3 minute read / Mar 17, 2017 /
The Three Types of SaaS Value Propositions
There are three kinds of software value propositions. Software that increases revenue, software that reduces cost, and software that promises improved productivity. To maximize the effectiveness of your customer success efforts, you need to understand which type of software company you are building.
Software that increases revenue is the easiest to sell. For most companies, growth is the most important priority. Growth trumps cost-reduction because growth increases the value of the business more. As a result, products that grow revenue enjoy shorter sales cycles and larger budgets. Most sales acceleration and lead generation software falls into this category.
Software that reduces costs rely on an efficiency value proposition. “Buy the software and you will save thousands or millions of dollars.” The sale is straightforward and the buyer justifies the purchase easily and has created some enormous businesses. Typically, startups capture 10 – 15% of the customers’ savings. This is the upper bound of the business’s pricing power and market size.

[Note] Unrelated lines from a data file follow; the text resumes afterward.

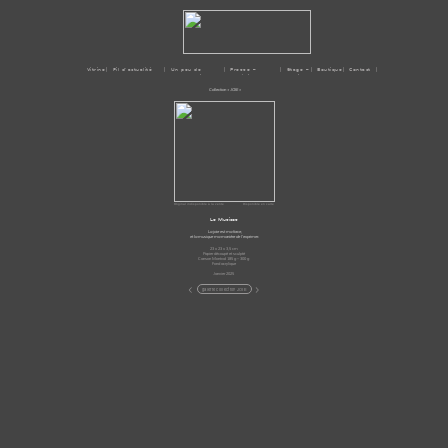
Vitrine
| Fil d'actualité
| Un peu de
| Presse –
| Stage –
| Boutique
| Contact |
moi
Médias
Ateliers
Collection « JOIE »
Original indisponible à la vente
Disponible en carte
Le Musicos
La joie est ma force,
et la musique ma manière de l’exprimer.
23 x 23 x 3,5 cm
Papier découpé et sculpté
Canson Montval 185 g – 300 g
Fond acrylique
Janvier 2025
<
>
galerie collection JOIE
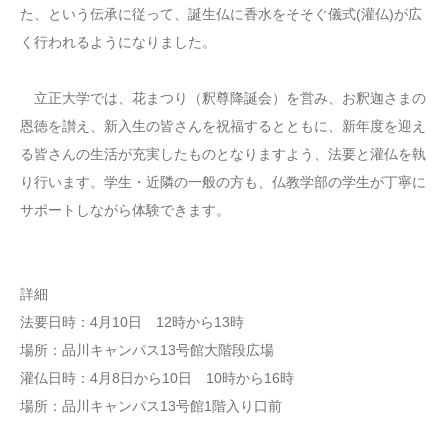
た、という伝承に従って、誕生仏に香水をそそぐ儀式(灌仏)が広
く行われるようになりました。
立正大学では、花まつり（釈尊降誕会）を営み、お釈迦さまの
恩徳を讃え、新入生の皆さんを祝福するとともに、新年度を迎え
る皆さんの生活が充実したものとなりますよう、法要と灌仏を執
り行います。学生・近隣の一般の方も、仏教学部の学生が丁寧に
サポートしながら体験できます。
詳細
法要日時：4月10日 12時から13時
場所：品川キャンパス13号館大階段広場
灌仏日時：4月8日から10日 10時から16時
場所：品川キャンパス13号館1階入り口前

Productivity software often looks like cost-reduction software. But the cost savings or revenue increases are less clear and quantifiable. Reduce meetings. Collaborate better. Understand your business better. Hire better. Insure your company’s risk. These value propositions are at least one step removed from revenue increases or cost reductions. Collaboration products, productivity tools, business intelligence software, human resources information systems, security products. All of these fit into this category.
Revenue increasers need to continue to increase revenue over time. Customer retention hinges on proving the continuous marginal revenue the software delivers.
Cost reducers must reduce costs further and further. Each year, the customer will ask, how much more efficiency deliver to my business?
In both of these cases, the value proposition will asymptote at some point. There are only so many more leads the software can surface or only so much cost software can excise.
The productivity value proposition, though murkier, provides customer success teams more room to grow accounts and sustain them over time. Salesforce’s CRM provide sales leaders visibility into their pipeline. This value proposition is eternal. At no point will a VP of Sales declare, “I no longer need to forecast my pipeline.”
There are two trade-offs. First, the pricing power of the business is less clear. How much is the VPS willing to pay? The startup must establish that through price discovery.
Second, customer success efforts are less obvious. CS teams must suss out the customer needs, build an account plan, and help the customer achieve their goals.
But, the nature of these relationships lend themselves to broader product footprints. The deeper a startup understands a customers challenges, the more products and services the business can sell.
Each of these approaches can lead to enormous businesses. The key part is understanding the type of value proposition your startup offers, and matching the GTM and customer success strategy to it.